2025-10-07 19:46 ET - New Listing

The Toronto Stock Exchange that it has conditionally approved an application for the listing of the Class A shares of Rockpoint Gas Storage Inc., subject to completion of a proposed public offering of these securities, as described in the company's amended and restated preliminary base PREP prospectus dated Sept. 26, 2025, amending and restating the preliminary base PREP prospectus dated Sept. 18, 2025. According to the TSX, the offering consists of an initial public offering (IPO) of Class A shares by the company from treasury and, if the overallotment option is exercised, a secondary offering of Class A shares held by the selling shareholders, which are affiliates of Brookfield Infrastructure. It is anticipated that, in the next few days, the company will file a final base PREP prospectus and a supplemented PREP prospectus for its offering of Class A shares.

As soon as possible after the final base PREP prospectus is cleared by the relevant securities regulatory authorities and a supplemented PREP prospectus is filed, the TSX will post the Class A shares for trading on an if, as and when-issued basis under the symbol RGSI and with Cusip No. 773915 10 3. Before the Class A shares are posted for trading on such basis, the TSX will issue a bulletin confirming both the pricing and the expected closing date for the offering. If and when the offering closes, the Class A shares will be listed on the TSX. The TSX notes that the Class A shares will trade in Canadian dollars. The temporary market-maker is W.D. Latimer Co. Ltd.

Subject to the closing of the offering, all trades in the shares on and before the trading day immediately preceding the closing date will be for special settlement on the closing date and will appear on the settlement report from CDS Clearing and Depository Services Inc. If the offering does not close, all of the if, as and when-issued trades will be cancelled. No securities will be delivered and no money will be owed by purchasers to sellers. Parties who are entitled to receive Class A shares under the offering may sell such securities in the if, as and when-issued market without being subject to restrictions on short sales. Parties who are not entitled to receive Class A shares under the offering must comply with the short sale rule in all respects for any sales they make in the if, as and when-issued market. If and when the offering closes, there will be no further trading in the shares on an if, as and when-issued basis and the Class A shares issued at such closing will trade on a regular settlement basis.

According to the TSX, the company will hold a 40-per-cent interest in a business that owns and operates a portfolio of natural gas storage facilities in North America. It currently intends to pay a quarterly dividend in an amount based on its share of the OpCos distributable cash flow. The company's transfer agent and registrar is Computershare Trust Company of Canada at its principal office in Calgary, and its fiscal year-end is March 31.
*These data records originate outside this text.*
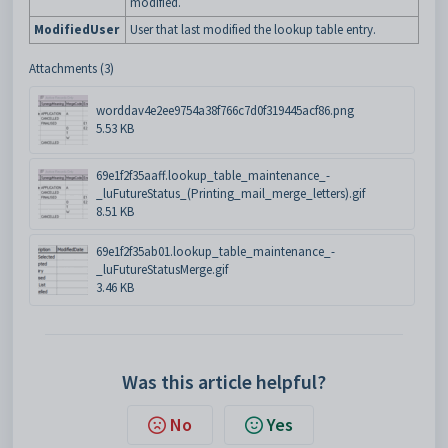
modified.
ModifiedUser
User that last modified the lookup table entry.
Attachments (3)
worddav4e2ee9754a38f766c7d0f319445acf86.png
5.53 KB
69e1f2f35aaff.lookup_table_maintenance_-
_luFutureStatus_(Printing_mail_merge_letters).gif
8.51 KB
69e1f2f35ab01.lookup_table_maintenance_-
_luFutureStatusMerge.gif
3.46 KB
Was this article helpful?
No
Yes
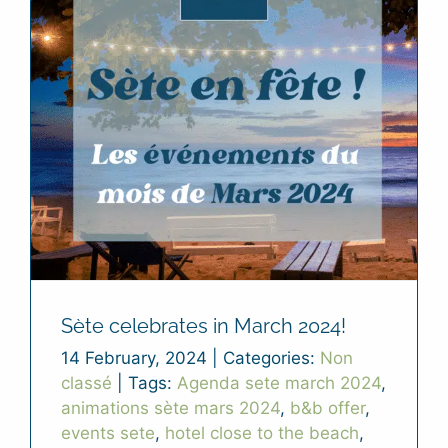
Sète celebrates in March 2024!
14 February, 2024
|
Categories:
Non
classé
|
Tags:
Agenda sete march 2024
,
animations sète mars 2024
,
b&b offer
,
events sete
,
hotel close to the beach
,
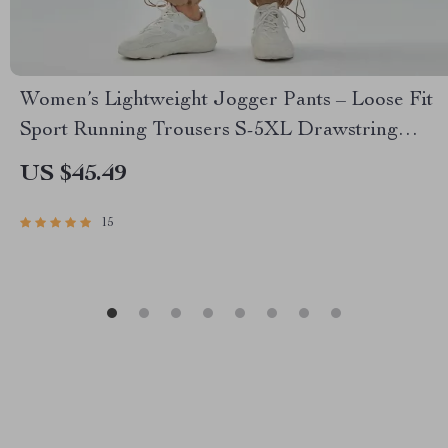
Women’s Lightweight Jogger Pants – Loose Fit
Sport Running Trousers S-5XL Drawstring
Workout Sweatpants
US $45.49
15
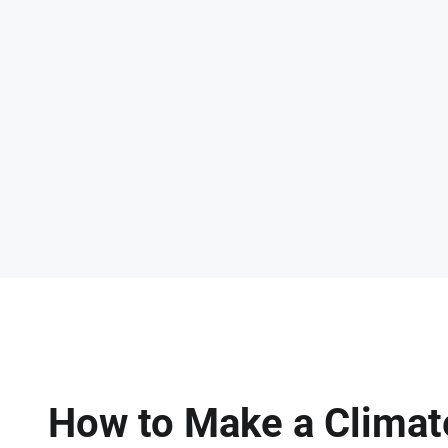
How to Make a Climat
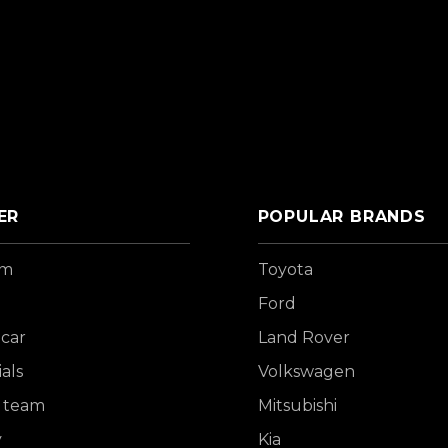
ER
POPULAR BRANDS
om
Toyota
Ford
 car
Land Rover
als
Volkswagen
 team
Mitsubishi
y
Kia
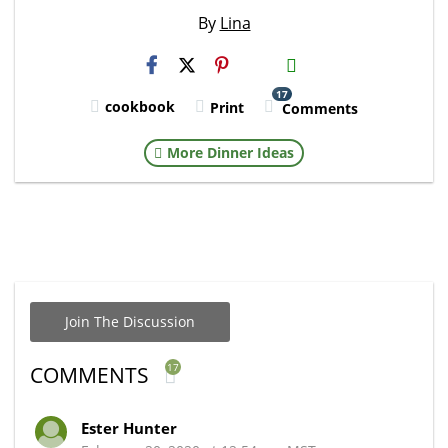
By
Lina
H2S
Email
17
cookbook
Print
Comments
More Dinner Ideas
Join The Discussion
17
COMMENTS
Ester Hunter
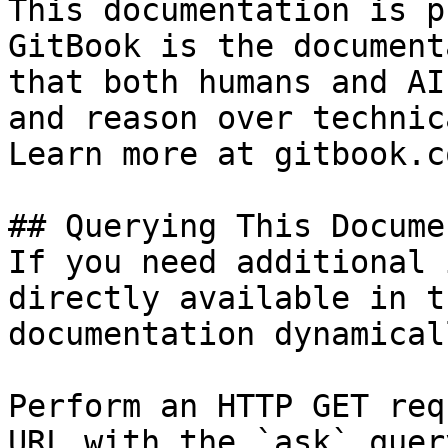
This documentation is p
GitBook is the document
that both humans and AI
and reason over technic
Learn more at gitbook.co
## Querying This Docume
If you need additional 
directly available in t
documentation dynamical
Perform an HTTP GET req
URL with the `ask` quer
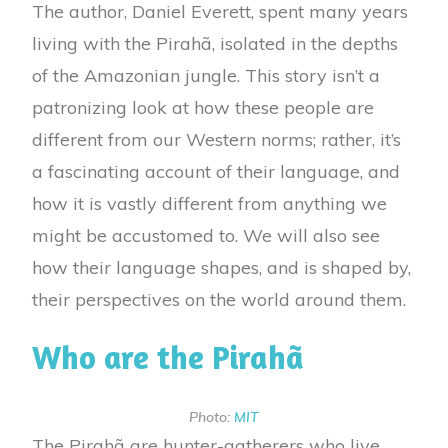
The author, Daniel Everett, spent many years
living with the Pirahã, isolated in the depths
of the Amazonian jungle. This story isn’t a
patronizing look at how these people are
different from our Western norms; rather, it’s
a fascinating account of their language, and
how it is vastly different from anything we
might be accustomed to. We will also see
how their language shapes, and is shaped by,
their perspectives on the world around them.
Who are the Pirahã
Photo:
MIT
The Pirahã are hunter-gatherers who live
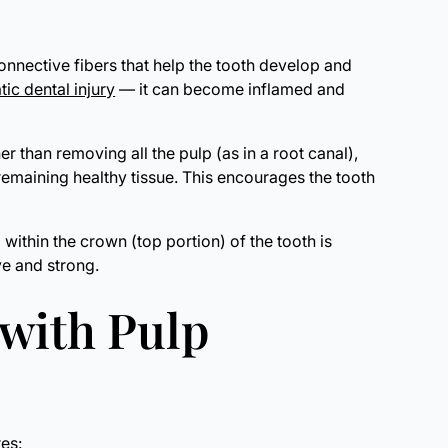
connective fibers that help the tooth develop and
tic dental injury
— it can become inflamed and
r than removing all the pulp (as in a root canal),
emaining healthy tissue. This encourages the tooth
ithin the crown (top portion) of the tooth is
ve and strong.
 with Pulp
es:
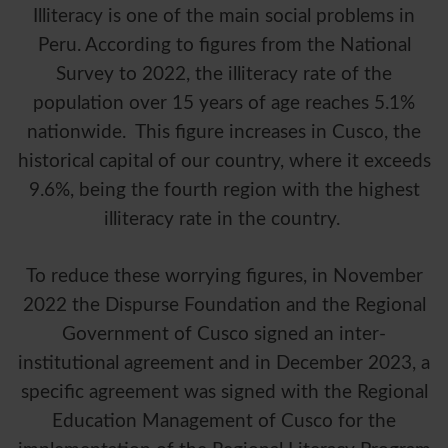
Illiteracy is one of the main social problems in
Peru. According to figures from the National
Survey to 2022, the illiteracy rate of the
population over 15 years of age reaches 5.1%
nationwide. This figure increases in Cusco, the
historical capital of our country, where it exceeds
9.6%, being the fourth region with the highest
illiteracy rate in the country.
To reduce these worrying figures, in November
2022 the Dispurse Foundation and the Regional
Government of Cusco signed an inter-
institutional agreement and in December 2023, a
specific agreement was signed with the Regional
Education Management of Cusco for the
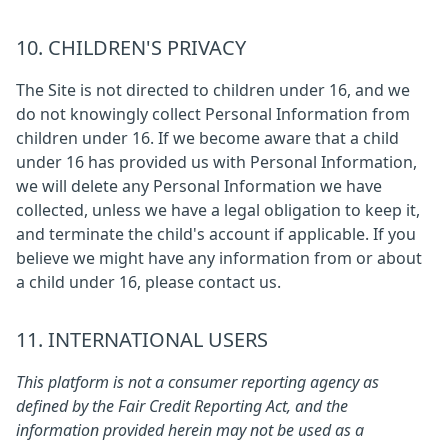
10. CHILDREN'S PRIVACY
The Site is not directed to children under 16, and we
do not knowingly collect Personal Information from
children under 16. If we become aware that a child
under 16 has provided us with Personal Information,
we will delete any Personal Information we have
collected, unless we have a legal obligation to keep it,
and terminate the child's account if applicable. If you
believe we might have any information from or about
a child under 16, please contact us.
11. INTERNATIONAL USERS
This platform is not a consumer reporting agency as
defined by the Fair Credit Reporting Act, and the
information provided herein may not be used as a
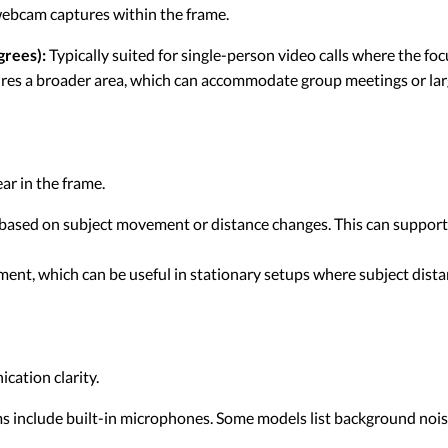
ebcam captures within the frame.
rees):
Typically suited for single-person video calls where the fo
es a broader area, which can accommodate group meetings or lar
ar in the frame.
 based on subject movement or distance changes. This can suppor
ment, which can be useful in stationary setups where subject dist
cation clarity.
include built-in microphones. Some models list background nois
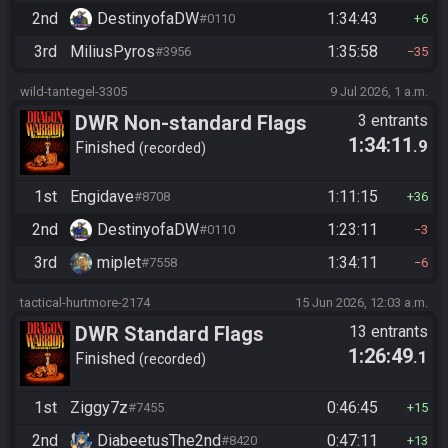
2nd
DestinyofaDW
1:34:43
#0110
6
3rd
MiliusPyros
1:35:58
#3956
35
wild-tantegel-3305
9 Jul 2026, 1 a.m.
DWR Non-standard Flags
3 entrants
1:34:11
.9
Finished
recorded
1st
Engidave
1:11:15
#8708
36
2nd
DestinyofaDW
1:23:11
#0110
3
3rd
miplet
1:34:11
#7558
6
tactical-hurtmore-2174
15 Jun 2026, 12:03 a.m.
DWR Standard Flags
13 entrants
1:26:49
.1
Finished
recorded
1st
Ziggy7z
0:46:45
#7455
15
2nd
DiabeetusThe2nd
0:47:11
#8420
13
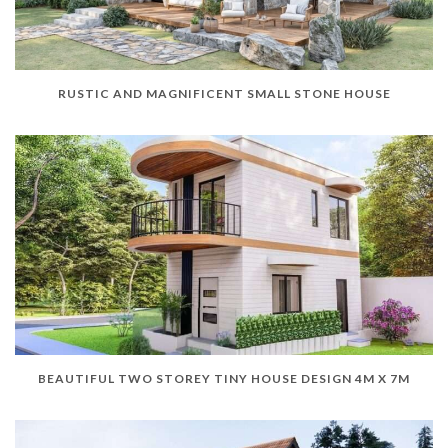
RUSTIC AND MAGNIFICENT SMALL STONE HOUSE
BEAUTIFUL TWO STOREY TINY HOUSE DESIGN 4M X 7M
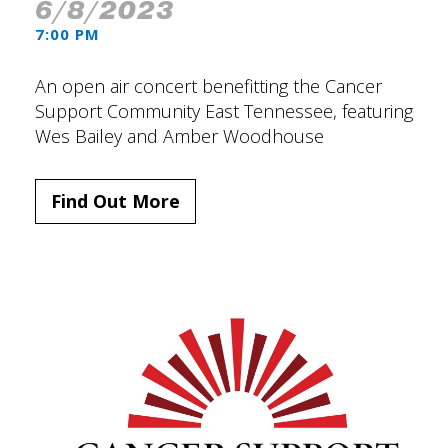
6/8/2023
7:00 PM
An open air concert benefitting the Cancer
Support Community East Tennessee, featuring
Wes Bailey and Amber Woodhouse
Find Out More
As stated in the prospectus, the company's offering will consist of: an IPO of 22 million Class A shares, at a price of between $19 and $22 per Class A share, for gross proceeds to the company of approximately $418-million to $484-million; and, if the overallotment option is exercised, a secondary offering of up to 3.3 million Class A shares at the offering price, for gross proceeds to the selling shareholders of approximately $62.7-million to $72.6-million.

Subsequently, the company announced an upsize to the IPO for expected gross proceeds to the company of between $608-million and $704-million. Please refer to the company's news release dated Oct. 6, 2025, for more information. The syndicate of underwriters comprises RBC Dominion Securities Inc. and J.P. Morgan Securities Canada Inc., as lead underwriters, and Wells Fargo Securities Canada, Ltd., BMO Nesbitt Burns Inc., CIBC World Markets Inc., National Bank Financial Inc., Scotia Capital Inc., TD Securities Inc., ATB Securities Inc., Desjardins Securities Inc., and Peters & Co. Ltd.